Lots of work recently on getting the Migration build and schema progressing. Currently, I have a process (in ~/production/utilities/migration) that migrates all of the TEI data from the trunk/ directory, re-organizing and normalizing where possible; this includes:
- The personography is now split into alphabetical files (personography_a, et cetera); kept whole, the personography takes forever to validate on the best of machines, so this will allow better working conditions. Plus, in whatever interface we eventually create, the index of people will necessarily need to be split into alphabetical files for browsing etc.

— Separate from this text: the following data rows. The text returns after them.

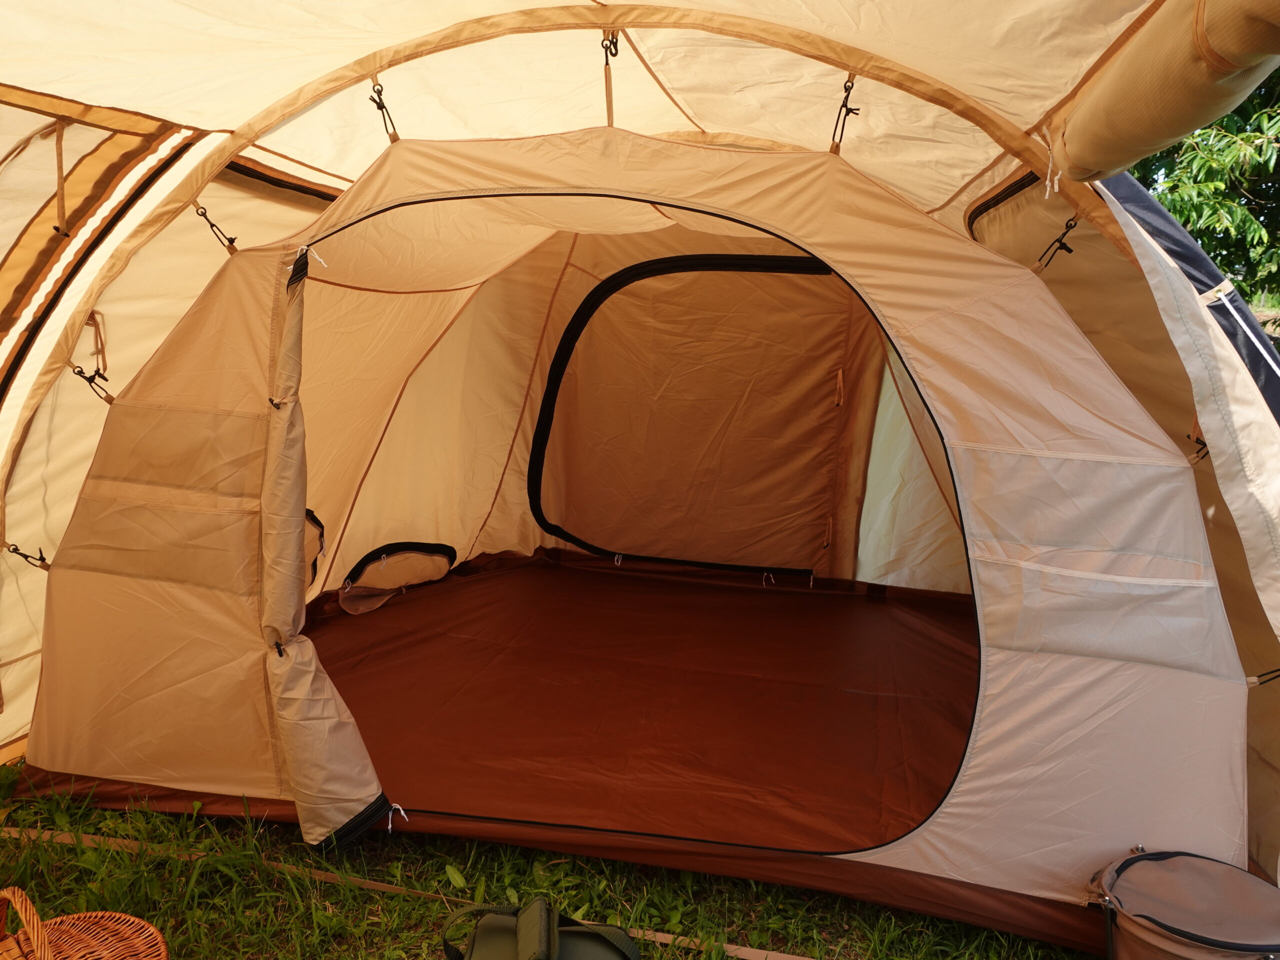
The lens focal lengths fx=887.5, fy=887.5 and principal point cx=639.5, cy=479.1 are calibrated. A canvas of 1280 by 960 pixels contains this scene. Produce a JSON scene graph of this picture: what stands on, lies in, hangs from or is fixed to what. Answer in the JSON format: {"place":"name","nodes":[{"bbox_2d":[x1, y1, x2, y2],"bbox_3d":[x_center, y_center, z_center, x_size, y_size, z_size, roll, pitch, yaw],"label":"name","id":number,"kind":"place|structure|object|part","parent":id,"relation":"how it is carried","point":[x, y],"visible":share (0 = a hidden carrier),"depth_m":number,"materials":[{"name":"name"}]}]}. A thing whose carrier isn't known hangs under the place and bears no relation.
{"place":"outdoors","nodes":[
{"label":"outdoors","id":0,"kind":"place"},
{"bbox_2d":[0,760,1102,959],"label":"lawn","id":1,"kind":"structure","parent":0,"point":[372,942],"materials":[{"name":"green plant"}]},
{"bbox_2d":[0,889,167,959],"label":"wicker basket","id":2,"kind":"object","parent":1,"relation":"on","point":[149,929],"visible":1,"depth_m":1.80,"materials":[{"name":"brown wicker"}]},
{"label":"basket handle","id":3,"kind":"part","parent":2,"relation":"part of","materials":[{"name":"brown wicker"}]},
{"bbox_2d":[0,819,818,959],"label":"strap","id":4,"kind":"object","parent":1,"relation":"on","point":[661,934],"visible":0.9,"depth_m":2.35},
{"bbox_2d":[440,897,640,959],"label":"green bag","id":5,"kind":"object","parent":1,"relation":"on","point":[541,945],"visible":0.99,"depth_m":1.90,"materials":[{"name":"green fabric"}]},
{"bbox_2d":[0,0,1279,935],"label":"tent","id":6,"kind":"object","parent":1,"relation":"on","point":[213,149],"visible":0.77,"depth_m":2.47,"materials":[{"name":"beige fabric"}]},
{"bbox_2d":[4,541,49,569],"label":"elastic cord","id":7,"kind":"object","parent":6,"relation":"attached to","point":[25,555],"visible":0.84,"depth_m":2.96,"materials":[{"name":"black fabric"}]},
{"bbox_2d":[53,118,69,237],"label":"strap","id":8,"kind":"object","parent":6,"relation":"hanging from","point":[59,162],"visible":0.97,"depth_m":2.54,"materials":[{"name":"brown fabric"}]},
{"bbox_2d":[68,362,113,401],"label":"elastic cord","id":9,"kind":"object","parent":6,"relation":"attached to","point":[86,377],"visible":0.78,"depth_m":2.91,"materials":[{"name":"black fabric"}]},
{"bbox_2d":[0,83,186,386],"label":"tent window","id":10,"kind":"structure","parent":6,"relation":"in","point":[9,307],"depth_m":2.62,"materials":[{"name":"brown fabric"}]},
{"bbox_2d":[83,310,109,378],"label":"strap","id":11,"kind":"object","parent":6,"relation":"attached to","point":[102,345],"visible":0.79,"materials":[{"name":"brown fabric"}]},
{"bbox_2d":[191,202,239,251],"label":"elastic cord","id":12,"kind":"object","parent":6,"relation":"attached to","point":[197,211],"visible":0.94,"depth_m":2.94,"materials":[{"name":"black fabric"}]},
{"bbox_2d":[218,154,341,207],"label":"tent window","id":13,"kind":"structure","parent":6,"relation":"in","point":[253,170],"depth_m":3.34,"materials":[{"name":"fabric"}]},
{"bbox_2d":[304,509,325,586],"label":"tent vent","id":14,"kind":"object","parent":6,"relation":"in","point":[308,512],"visible":0.23,"depth_m":3.89,"materials":[{"name":"fabric"}]},
{"bbox_2d":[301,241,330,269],"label":"tie","id":15,"kind":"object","parent":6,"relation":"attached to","point":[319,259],"visible":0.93,"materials":[{"name":"white fabric"}]},
{"bbox_2d":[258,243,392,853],"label":"flap","id":16,"kind":"object","parent":6,"relation":"attached to","point":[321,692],"visible":0.95,"depth_m":2.36,"materials":[{"name":"fabric"}]},
{"bbox_2d":[368,80,400,142],"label":"elastic cord","id":17,"kind":"object","parent":6,"relation":"attached to","point":[382,108],"visible":0.95,"depth_m":2.82,"materials":[{"name":"black fabric"}]},
{"bbox_2d":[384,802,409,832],"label":"tie","id":18,"kind":"object","parent":6,"relation":"attached to","point":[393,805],"visible":0.92,"depth_m":2.39,"materials":[{"name":"white fabric"}]},
{"bbox_2d":[338,540,455,613],"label":"tent vent","id":19,"kind":"object","parent":6,"relation":"in","point":[390,584],"visible":0.96,"depth_m":4.59,"materials":[{"name":"beige fabric"}]},
{"bbox_2d":[601,31,620,125],"bbox_3d":[-0.089,-1.181,2.622,0.071,0.313,0.112,3,10,10],"label":"strap","id":20,"kind":"object","parent":6,"relation":"attached to","point":[616,49],"visible":0.93,"depth_m":2.60,"materials":[{"name":"brown fabric"}]},
{"bbox_2d":[290,559,981,854],"label":"tent floor","id":21,"kind":"structure","parent":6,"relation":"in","point":[496,579],"materials":[{"name":"brown fabric"}]},
{"bbox_2d":[531,249,850,574],"bbox_3d":[0.289,-0.351,4.774,1.836,1.699,0.125,3,10,10],"label":"tent door","id":22,"kind":"structure","parent":6,"relation":"in","point":[608,281],"depth_m":4.77,"materials":[{"name":"brown fabric"}]},
{"bbox_2d":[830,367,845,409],"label":"tie","id":23,"kind":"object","parent":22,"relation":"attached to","point":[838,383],"visible":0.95,"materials":[{"name":"brown fabric"}]},
{"bbox_2d":[829,75,859,155],"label":"elastic cord","id":24,"kind":"object","parent":6,"relation":"attached to","point":[857,114],"visible":0.93,"depth_m":2.64,"materials":[{"name":"black fabric"}]},
{"bbox_2d":[964,166,1042,246],"bbox_3d":[1.303,-0.877,3.151,0.083,0.463,0.737,3,10,10],"label":"tent window","id":25,"kind":"structure","parent":6,"relation":"in","point":[1016,184],"depth_m":3.13,"materials":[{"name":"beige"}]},
{"bbox_2d":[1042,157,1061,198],"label":"tie","id":26,"kind":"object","parent":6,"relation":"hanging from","point":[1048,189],"visible":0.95,"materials":[{"name":"white fabric"}]},
{"bbox_2d":[1035,217,1080,269],"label":"elastic cord","id":27,"kind":"object","parent":6,"relation":"attached to","point":[1066,224],"visible":0.88,"depth_m":2.68,"materials":[{"name":"black fabric"}]},
{"bbox_2d":[1056,0,1279,185],"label":"rolled awning","id":28,"kind":"object","parent":6,"relation":"attached to","point":[1079,135],"visible":0.99,"depth_m":1.87,"materials":[{"name":"beige fabric"}]},
{"bbox_2d":[1186,432,1210,461],"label":"elastic cord","id":29,"kind":"object","parent":6,"relation":"attached to","point":[1204,445],"visible":0.34,"depth_m":2.29,"materials":[{"name":"black fabric"}]},
{"bbox_2d":[1248,667,1279,687],"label":"elastic cord","id":30,"kind":"object","parent":6,"relation":"attached to","point":[1260,676],"visible":0.71,"depth_m":2.11,"materials":[{"name":"black fabric"}]},
{"label":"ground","id":31,"kind":"structure","parent":0},
{"bbox_2d":[1084,846,1279,959],"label":"cooler bag","id":32,"kind":"object","parent":31,"relation":"on","point":[1228,945],"visible":1,"depth_m":1.79,"materials":[{"name":"fabric"}]},
{"bbox_2d":[1128,64,1279,315],"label":"tree","id":33,"kind":"object","parent":31,"relation":"on","point":[1204,240],"visible":0.3,"depth_m":9.18,"materials":[{"name":"green plant"}]}
]}

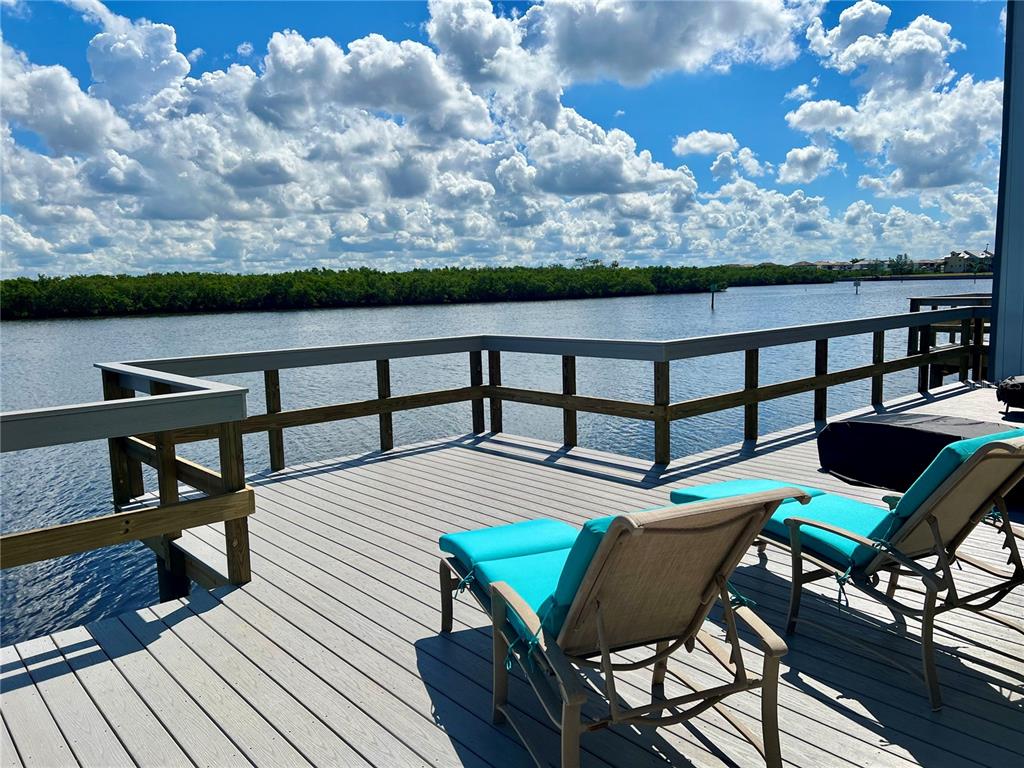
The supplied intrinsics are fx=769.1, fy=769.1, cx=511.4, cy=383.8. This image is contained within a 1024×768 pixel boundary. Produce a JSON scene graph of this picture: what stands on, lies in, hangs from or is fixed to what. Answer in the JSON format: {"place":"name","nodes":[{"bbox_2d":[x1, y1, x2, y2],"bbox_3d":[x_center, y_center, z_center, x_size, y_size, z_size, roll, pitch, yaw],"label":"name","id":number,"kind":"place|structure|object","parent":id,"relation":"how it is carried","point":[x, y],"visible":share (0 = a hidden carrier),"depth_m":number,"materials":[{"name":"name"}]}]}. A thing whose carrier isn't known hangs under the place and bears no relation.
{"place":"outdoors","nodes":[
{"label":"outdoors","id":0,"kind":"place"},
{"bbox_2d":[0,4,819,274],"label":"cloud","id":1,"kind":"structure","parent":0,"point":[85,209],"materials":[{"name":"white"}]},
{"bbox_2d":[0,277,984,647],"label":"water","id":2,"kind":"structure","parent":0,"point":[22,330],"materials":[{"name":"liquid"}]},
{"bbox_2d":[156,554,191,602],"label":"piling","id":3,"kind":"object","parent":2,"relation":"in","point":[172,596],"visible":0.25,"depth_m":4.98,"materials":[{"name":"black wood"}]},
{"bbox_2d":[710,283,716,308],"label":"post","id":4,"kind":"object","parent":2,"relation":"in","point":[713,295],"visible":0.95,"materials":[{"name":"wood"}]},
{"bbox_2d":[854,279,859,294],"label":"post","id":5,"kind":"object","parent":2,"relation":"in","point":[857,285],"visible":0.96,"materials":[{"name":"wood"}]},
{"bbox_2d":[0,0,1020,273],"label":"sky","id":6,"kind":"structure","parent":0,"point":[938,183],"materials":[{"name":"blue"}]},
{"bbox_2d":[1,381,1021,767],"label":"wooden deck","id":7,"kind":"structure","parent":0,"point":[846,719],"materials":[{"name":"wood"}]},
{"bbox_2d":[2,302,990,612],"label":"railing","id":8,"kind":"object","parent":7,"relation":"on","point":[391,409],"visible":0.86,"depth_m":5.97,"materials":[{"name":"brown wood"}]},
{"bbox_2d":[436,485,811,767],"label":"lounge chair","id":9,"kind":"object","parent":7,"relation":"on","point":[607,538],"visible":0.98,"depth_m":2.38,"materials":[{"name":"teal fabric"}]},
{"bbox_2d":[439,518,580,571],"bbox_3d":[0.031,0.710,3.359,0.623,0.123,0.519,-4,8,-20],"label":"cushion","id":10,"kind":"object","parent":9,"relation":"on","point":[516,545],"visible":0.69,"depth_m":3.27,"materials":[{"name":"teal fabric"}]},
{"bbox_2d":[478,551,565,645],"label":"seat cushion","id":11,"kind":"object","parent":9,"relation":"on","point":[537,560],"visible":0.25,"depth_m":2.78,"materials":[{"name":"teal fabric"}]},
{"bbox_2d":[530,510,753,645],"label":"chair back","id":12,"kind":"object","parent":9,"relation":"on","point":[590,545],"visible":0.32,"depth_m":2.86,"materials":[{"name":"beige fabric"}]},
{"bbox_2d":[676,426,1023,708],"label":"lounge chair","id":13,"kind":"object","parent":7,"relation":"on","point":[933,530],"visible":0.88,"depth_m":3.08,"materials":[{"name":"teal fabric"}]},
{"bbox_2d":[670,478,823,504],"bbox_3d":[1.219,0.601,3.973,0.626,0.143,0.574,-5,8,-24],"label":"seat cushion","id":14,"kind":"object","parent":13,"relation":"on","point":[730,485],"visible":0.36,"depth_m":3.96,"materials":[{"name":"teal fabric"}]},
{"bbox_2d":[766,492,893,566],"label":"seat cushion","id":15,"kind":"object","parent":13,"relation":"on","point":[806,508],"visible":0.44,"depth_m":3.47,"materials":[{"name":"teal fabric"}]},
{"bbox_2d":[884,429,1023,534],"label":"chair back","id":16,"kind":"object","parent":13,"relation":"on","point":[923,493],"visible":0.32,"depth_m":3.08,"materials":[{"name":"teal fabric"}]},
{"bbox_2d":[817,413,1023,505],"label":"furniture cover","id":17,"kind":"object","parent":7,"relation":"on","point":[878,424],"visible":0.76,"depth_m":5.38,"materials":[{"name":"black fabric"}]},
{"bbox_2d":[909,294,994,385],"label":"wooden railing","id":18,"kind":"object","parent":7,"relation":"on","point":[959,302],"visible":0.43,"depth_m":13.08,"materials":[{"name":"brown wood"}]},
{"bbox_2d":[995,374,1023,415],"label":"grill","id":19,"kind":"object","parent":7,"relation":"on","point":[1010,386],"visible":0.99,"depth_m":8.03,"materials":[{"name":"black"}]},
{"bbox_2d":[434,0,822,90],"label":"cloud","id":20,"kind":"structure","parent":0,"point":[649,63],"materials":[{"name":"white"}]},
{"bbox_2d":[673,130,738,156],"label":"cloud","id":21,"kind":"structure","parent":0,"point":[717,143],"materials":[{"name":"white"}]},
{"bbox_2d":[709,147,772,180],"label":"cloud","id":22,"kind":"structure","parent":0,"point":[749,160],"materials":[{"name":"white"}]},
{"bbox_2d":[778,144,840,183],"label":"cloud","id":23,"kind":"structure","parent":0,"point":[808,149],"materials":[{"name":"white"}]},
{"bbox_2d":[793,260,852,272],"label":"house","id":24,"kind":"structure","parent":0,"point":[825,263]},
{"bbox_2d":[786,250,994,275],"label":"building","id":25,"kind":"structure","parent":0,"point":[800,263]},
{"bbox_2d":[787,1,998,195],"label":"cloud","id":26,"kind":"structure","parent":0,"point":[916,162],"materials":[{"name":"white"}]},
{"bbox_2d":[941,249,994,273],"label":"house","id":27,"kind":"structure","parent":0,"point":[952,259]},
{"bbox_2d":[988,0,1023,385],"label":"building","id":28,"kind":"structure","parent":0,"point":[1020,95],"depth_m":9.89,"materials":[{"name":"blue paint"}]},
{"label":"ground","id":29,"kind":"structure","parent":0},
{"bbox_2d":[0,261,854,318],"label":"mangrove trees","id":30,"kind":"object","parent":29,"relation":"on","point":[382,274],"visible":0.89,"materials":[{"name":"green plant"}]},
{"bbox_2d":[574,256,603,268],"label":"tree","id":31,"kind":"object","parent":29,"relation":"on","point":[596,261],"visible":0.52,"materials":[{"name":"plant"}]},
{"bbox_2d":[888,253,912,278],"label":"tree","id":32,"kind":"object","parent":29,"relation":"on","point":[897,263],"visible":0.94,"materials":[{"name":"green plant"}]}
]}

- The RADish files are now broken into smaller bits, with special processing-instructions in the fonds list that explain the lower-level items that nested within a fonds; this will make working in these files simpler, too.
I've also started work on a new schema. After discussion with GL and SA, I think the best approach will be to create a harmonized schema that's written from scratch but embeds all of the previous work done by MH, SA, and GL on the various cluster schemas.
The approach I've taken is to create a new schema (production/data/schema/LOI.odd) that will now serve as the master ODD file. I've included all the modules we need and am slowly working my way through extending the schema where necessary. There's a few departures from the TEI schema: item can be a root element (see above), list can thus be empty (insofar as it is populated just with processing instructions), address can be mixed content, and that seg/@subtype can be data.enumerated rather than a single token. The last two were additions in the loiDirectories.odd, which I'll need to talk with MH about. Address having mixed content is everywhere in the directories, so I think that's a good rule to retain, but enumerated subtypes only appear a handful of times, so there might be a better solution here.
There's lots left to do here and many decision to be made, but the work is progressing steadily; I've also made a spreadsheet for SA and GL that attempts to account for and organize the various datasets so we can strategize on how to bring everything into coordination.